What you will do -> Across the records that follow, determine how many lines contain "MaST" and give only the resulting number.

—————

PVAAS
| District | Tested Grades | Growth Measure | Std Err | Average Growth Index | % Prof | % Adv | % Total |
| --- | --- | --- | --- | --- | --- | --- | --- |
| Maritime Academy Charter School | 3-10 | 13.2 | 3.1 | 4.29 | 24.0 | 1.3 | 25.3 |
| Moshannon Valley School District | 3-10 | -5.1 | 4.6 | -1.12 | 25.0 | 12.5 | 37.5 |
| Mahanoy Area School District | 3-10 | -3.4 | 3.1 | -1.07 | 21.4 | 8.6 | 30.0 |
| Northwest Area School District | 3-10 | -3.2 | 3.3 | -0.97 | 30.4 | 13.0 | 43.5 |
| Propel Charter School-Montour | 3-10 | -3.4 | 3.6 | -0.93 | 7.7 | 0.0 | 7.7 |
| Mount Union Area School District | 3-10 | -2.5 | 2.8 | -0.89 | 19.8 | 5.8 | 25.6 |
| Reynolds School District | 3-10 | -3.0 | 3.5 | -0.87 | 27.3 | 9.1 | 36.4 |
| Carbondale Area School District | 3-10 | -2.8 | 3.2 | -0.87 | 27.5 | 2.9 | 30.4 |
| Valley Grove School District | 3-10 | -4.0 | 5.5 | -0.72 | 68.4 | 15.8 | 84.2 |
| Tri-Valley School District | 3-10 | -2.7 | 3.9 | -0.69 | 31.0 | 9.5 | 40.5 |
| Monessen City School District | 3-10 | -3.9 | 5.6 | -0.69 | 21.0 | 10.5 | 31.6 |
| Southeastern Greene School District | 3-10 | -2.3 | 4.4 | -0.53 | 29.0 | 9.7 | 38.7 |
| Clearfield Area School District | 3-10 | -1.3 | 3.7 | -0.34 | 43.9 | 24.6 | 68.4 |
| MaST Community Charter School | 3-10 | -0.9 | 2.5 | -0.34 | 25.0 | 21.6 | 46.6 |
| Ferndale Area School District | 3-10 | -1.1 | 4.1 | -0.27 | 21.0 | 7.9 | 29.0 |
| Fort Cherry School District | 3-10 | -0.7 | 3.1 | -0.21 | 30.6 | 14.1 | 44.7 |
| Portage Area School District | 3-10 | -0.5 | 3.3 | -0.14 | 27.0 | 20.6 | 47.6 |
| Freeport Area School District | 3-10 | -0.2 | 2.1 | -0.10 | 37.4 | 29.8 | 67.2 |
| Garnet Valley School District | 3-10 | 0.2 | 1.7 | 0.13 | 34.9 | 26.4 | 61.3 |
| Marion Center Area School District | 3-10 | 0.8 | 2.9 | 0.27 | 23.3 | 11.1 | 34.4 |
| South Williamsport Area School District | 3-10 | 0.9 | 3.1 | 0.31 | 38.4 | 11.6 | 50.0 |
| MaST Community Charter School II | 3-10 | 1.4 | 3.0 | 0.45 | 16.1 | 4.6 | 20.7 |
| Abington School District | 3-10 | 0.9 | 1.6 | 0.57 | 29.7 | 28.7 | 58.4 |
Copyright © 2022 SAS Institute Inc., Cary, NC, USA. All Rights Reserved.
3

—————

Response to the exercise -> 2